Die Route in einen längeren Aufenthalt einbauen
Der Ale Trail passt natürlich zu einem breiteren Tag rund um das mittelalterliche York oder das Gewirr der Snickelways von York, von denen mehrere direkt zwischen Fossgate, den Shambles und der Micklegate abschneiden und den Weg zwischen den Stopps verkürzen. Wenn Bier ein Teil einer breiteren Reise statt der ganze Punkt ist, lässt die Dreitagesreise durch York einen freien Abend übrig, in den diese Route bequem passt, und vorher York mit kleinem Budget zu lesen hilft, wenn Sie versuchen, den ganzen Abend unter einem festen Budget zu halten.
Zum Vergleich mit dem Angebot einer kurzen Fahrt entfernt: die Craft-Beer-Szene in Leeds, 20 Minuten mit dem Zug, ist größer und experimentierfreudiger als die von York – gut zu wissen, wenn Sie entscheiden, wo Sie einen bierfokussierten Abend verbringen, statt anzunehmen, dass York automatisch die stärkere Wahl ist.
Häufig gestellte Fragen zum York Ale Trail
Was ist die beste Route für einen York Ale Trail?
Starten Sie nahe dem Bahnhof mit Brew York und York Tap, gehen Sie in die Mauern zur Blue Bell an der Fossgate, dann Brigantes an der Micklegate und die Maltings nahe der Lendal Bridge, mit Pivni an der Patrick Pool als optionalem Abstecher. Fünf oder sechs Stopps, drei bis vier Stunden.
Ist Brew York besser als die historischen Real-Ale-Pubs?
Eher anders als besser – Brew York ist modernes Craft Beer mit jüngerem Publikum, während die Blue Bell, Brigantes und die Maltings traditionelles Fassbier mit mehr Geschichte sind. Eine gute Route umfasst beide Stile.
Warum sind Samuel-Smith’s-Pubs günstiger?
Sie schenken nur ihr eigenes Bier aus, gebraut im nahen Tadcaster, wodurch der Aufschlag entfällt, der mit der Führung mehrerer Brauereiprodukte einhergeht, was die Preise £1–£2 unter dem York-Durchschnitt pro Pint hält.
Ist Yorks Bierszene so gut wie die von Leeds?

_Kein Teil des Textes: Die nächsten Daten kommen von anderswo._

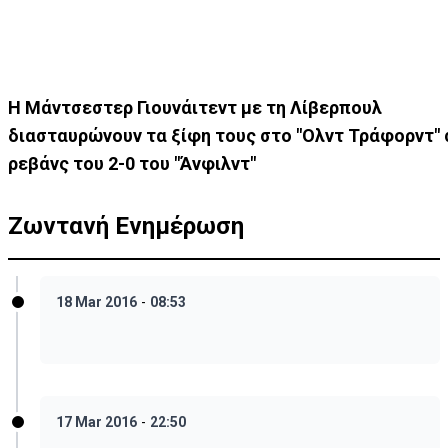
H Mάντσεστερ Γιουνάιτεντ με τη Λίβερπουλ
διασταυρώνουν τα ξίφη τους στο "Ολντ Τράφορντ" 
ρεβάνς του 2-0 του "Άνφιλντ"
Ζωντανή Ενημέρωση
18 Mar 2016
-
08:53
17 Mar 2016
-
22:50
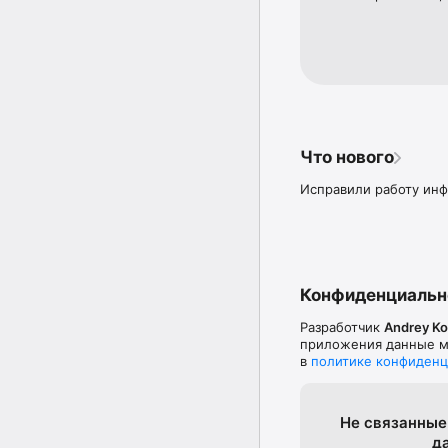
Что нового
Исправили работу ин
Конфиденциальн
Разработчик
Andrey Ko
приложения данные мо
в
политике конфиденц
Не связанные
д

York hat mehr historische Atmosphäre und einen stark CAMRA-anerkannten Pub, die Blue Bell, unter anderen. Leeds, 20 Minuten entfernt mit dem Zug, hat eine größere und experimentierfreudigere Craft-Beer- und Taproom-Szene, wenn das Priorität hat.
Muss ich Pubs auf dem Ale Trail im Voraus buchen?
Nein, für lockeres Trinken ist auf dieser Route nirgends eine Buchung nötig, wobei ein geführter Pub-Crawl oder eine Brew-York-Brauereitour an Wochenendabenden von einer Vorabbuchung profitiert.